Some probabilistic assumptions are required for performing inference on the model parameters \(\boldsymbol\beta\) from the sample \((\mathbf{X}_1, Y_1),\ldots,(\mathbf{X}_n, Y_n)\). These assumptions are somehow simpler than the ones for linear regression.

The key concepts of the logistic model.

Figure 4.7: The key concepts of the logistic model.

The assumptions of the logistic model are the following:

  1. Linearity in the logit31: \(\mathrm{logit}(p(\mathbf{x}))=\log\frac{ p(\mathbf{x})}{1-p(\mathbf{x})}=\beta_0+\beta_1x_1+\ldots+\beta_kx_k\).
  2. Binariness: \(Y_1,\ldots,Y_n\) are binary variables.
  3. Independence: \(Y_1,\ldots,Y_n\) are independent.
A good one-line summary of the logistic model is the following (independence is assumed) \[\begin{align} Y|(X_1=x_1,\ldots,X_k=x_k)&\sim\mathrm{Ber}\left(\mathrm{logistic}(\beta_0+\beta_1x_1+\ldots+\beta_kx_k)\right)\nonumber\\ &=\mathrm{Ber}\left(\frac{1}{1+e^{-(\beta_0+\beta_1x_1+\ldots+\beta_kx_k)}}\right).\tag{4.9} \end{align}\]

There are three important points of the linear model assumptions missing in the ones for the logistic model:

  • Why is homoscedasticity not required?
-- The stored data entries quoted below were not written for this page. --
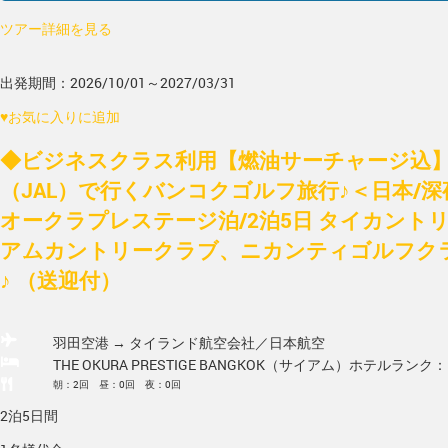
ツアー詳細を見る
出発期間：2026/10/01～2027/03/31
♥
お気に入りに追加
◆ビジネスクラス利用【燃油サーチャージ込
（JAL）で行くバンコクゴルフ旅行♪＜日本/
オークラプレステージ泊/2泊5日 タイカント
アムカントリークラブ、ニカンティゴルフクラ
♪ （送迎付）
羽田空港 → タイランド
航空会社／日本航空
THE OKURA PRESTIGE BANGKOK（サイアム）
ホテルランク：
朝：2回 昼：0回 夜：0回
2泊5日間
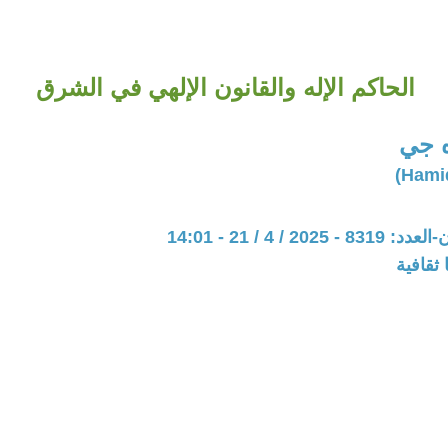
الحاكم الإله والقانون الإلهي في الشرق
ه جي
20 / 4 / 21 - 14:01
ثقافية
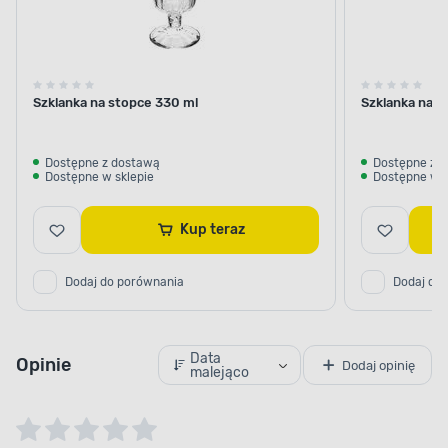
Szklanka na stopce 330 ml
Szklanka na s
Dostępne z dostawą
Dostępne z 
Dostępne w sklepie
Dostępne w s
Kup teraz
Dodaj do porównania
Dodaj do
Data
Opinie
Dodaj opinię
malejąco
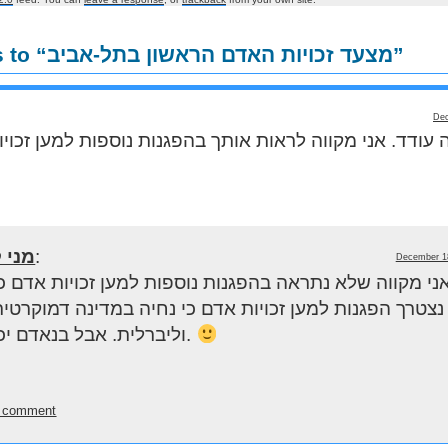
3 Responses to “מצעד זכויות האדם הראשון בתל-אביב”
Dec
:
מני ל
December 18
י מקווה שלא נתראה בהפגנות נוספות למען זכויות אדם כי
נצטרך הפגנות למען זכויות אדם כי נחיה במדינה דמוקרטית
וליברלית. אבל בנאדם יכול לחלום.
is comment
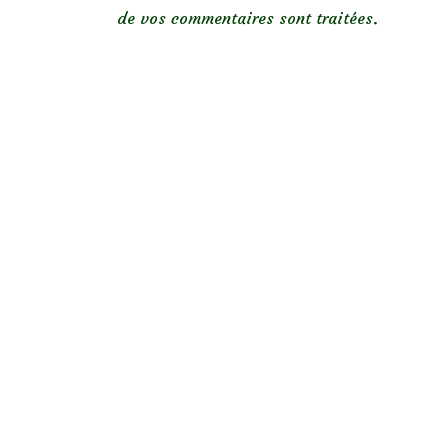
de vos commentaires sont traitées
.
As seen in the previous section, Bernoulli variables are determined only by the probability of success, in this case \(p(\mathbf{x})\). That determines also the variance, which is variable, so there is heteroskedasticity. In the linear model, we have to control \(\sigma^2\) explicitly due to the higher flexibility of the normal.
  • Where are the errors? The errors played a fundamental role in the linear model assumptions, but are not employed in logistic regression. The errors are not fundamental for building the linear model but just a helpful concept related to least squares. The linear model can be constructed without errors as (3.5), which has a logistic analogous in (4.9).
  • Why is normality not present? A normal distribution is not adequate to replace the Bernoulli distribution in (4.9) since the response \(Y\) has to be binary and the Normal or other continuous distribution would put yield illegal values for \(Y\).

Recall that:

  • Nothing is said about the distribution of X1, …, Xk. They could be deterministic or random. They could be discrete or continuous.
  • X1, …, Xk are not required to be independent between them.

  1. An equivalent way of stating this assumption is \(p(\mathbf{x})=\mathrm{logistic}(\beta_0+\beta_1x_1+\ldots+\beta_kx_k)\).